Federal prosecutors announced on Tuesday that they would reduce a sentencing recommendation for Roger Stone. Prosecutors said that the prison sentence initially recommended for the political strategist and long-time confidant of President Trump was “excessive.”
Stone was initially facing between 87 and 108 months in prison, a sentence more commonly given to those guilty of committing a violent crime. Stone was charged with obstruction of justice.
Assistant U.S. Attorney John Crabb Jr. wrote, “The prior filing submitted by the United States on February 10, 2020, does not accurately reflect the Department of Justice’s position on what would be a reasonable sentence in this matter.”

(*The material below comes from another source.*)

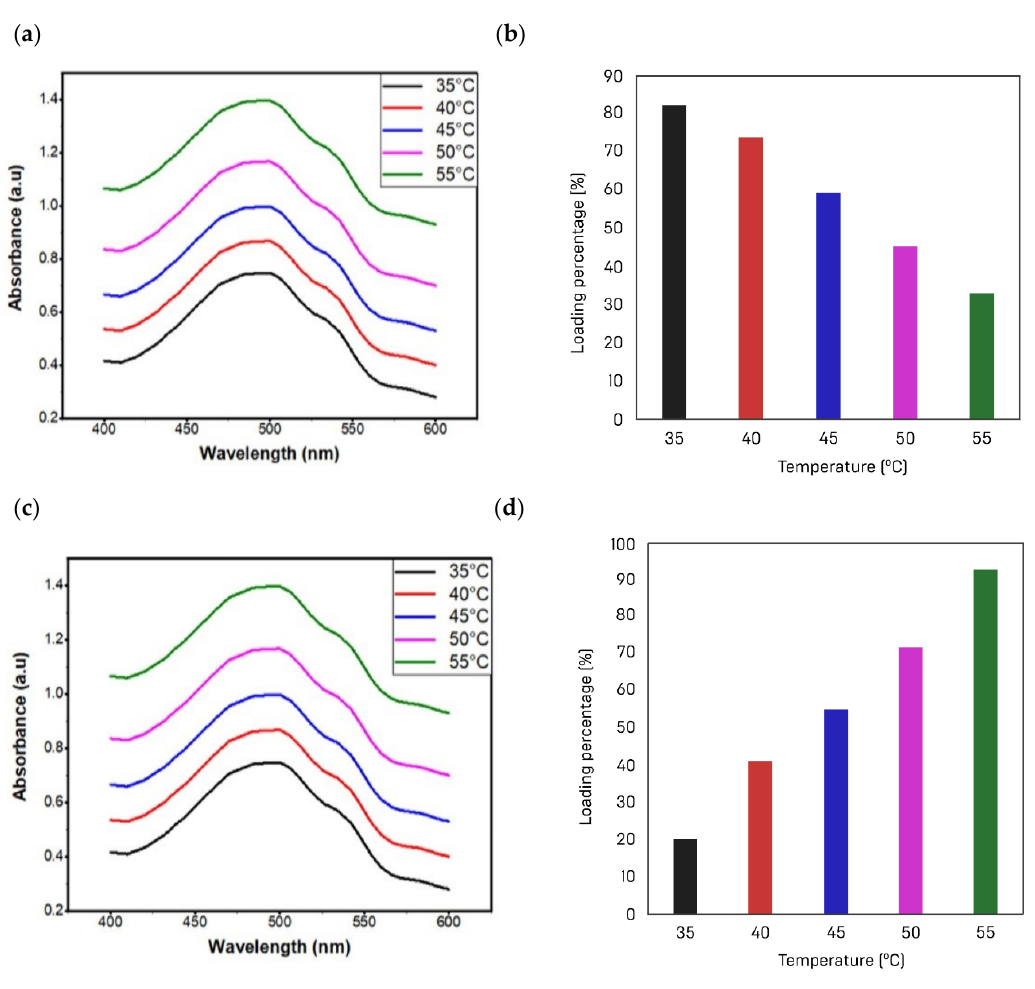
Figure 10. ( a ) Variation in UV absorbance as a function of loading temperature; ( b ) a bar graph illus- trates the reduction in loading capacity over temperature; ( c ) during desorption, the UV absorbance changes with temperature; ( d ) pattern of desorption over temperature is illustrated as a bar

“While it remains the position of the United States that a sentence of incarceration is warranted here, the government respectfully submits that the range of 87 to 108 months presented as the applicable advisory Guidelines range would not be appropriate or serve the interests of justice in this case.”
This week, it was reported that officials in the Justice Department were “shocked” by the initial recommendation by federal prosecutors. Stone supporters speculated the recommendations had been jacked up as a way of punishing the strategist for his outspoken support of the president.

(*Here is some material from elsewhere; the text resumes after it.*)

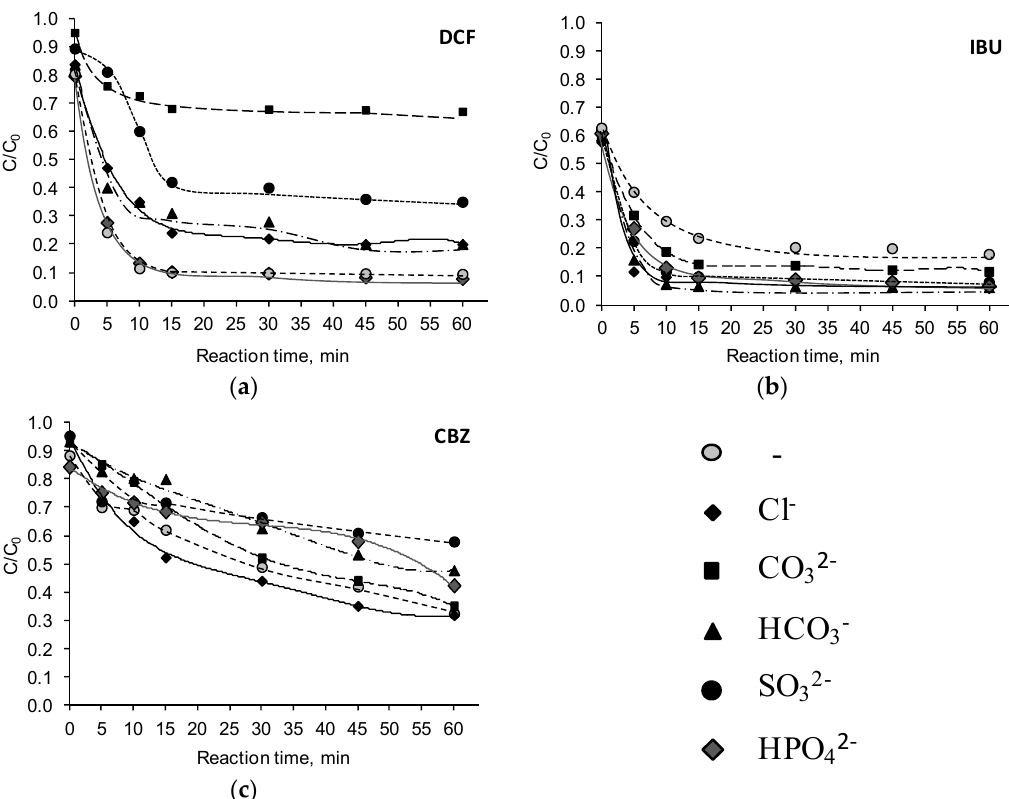
Figure 2. Influence of selected anions on the photocatalytic degradation of pharmaceuticals ( a ) diclofenac sodium salt (DCF); ( b ) ibuprofen sodium salt (IBU) and ( c ) carbamazepine (CBZ) present in water suspensions.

The news comes after President Trump made it known he was unhappy with the recommendations. Taking to Twitter, the president wrote, “This is a horrible and very unfair situation. The real crimes were on the other side, as nothing happens to them. Cannot allow this miscarriage of justice!”
This is a horrible and very unfair situation. The real crimes were on the other side, as nothing happens to them. Cannot allow this miscarriage of justice! https://t.co/rHPfYX6Vbv
— Donald J. Trump (@realDonaldTrump) February 11, 2020
While the director of the Department of Justice’s Office of Public Affairs Kerri Kupec claimed that the decision to reduce the recommendation had been made before the president made the statement, the Daily Caller reports that officials were already aware that “top brass” were unhappy.
Stone was convicted in November last year on an obstruction charge, as well as five false statement charges. The crimes were all connected to communication between him and the House Intelligence Committee throughout the Russia “foreign election interference” investigation.
Judge Amy Berman Jackson will sentence Stone on February 20.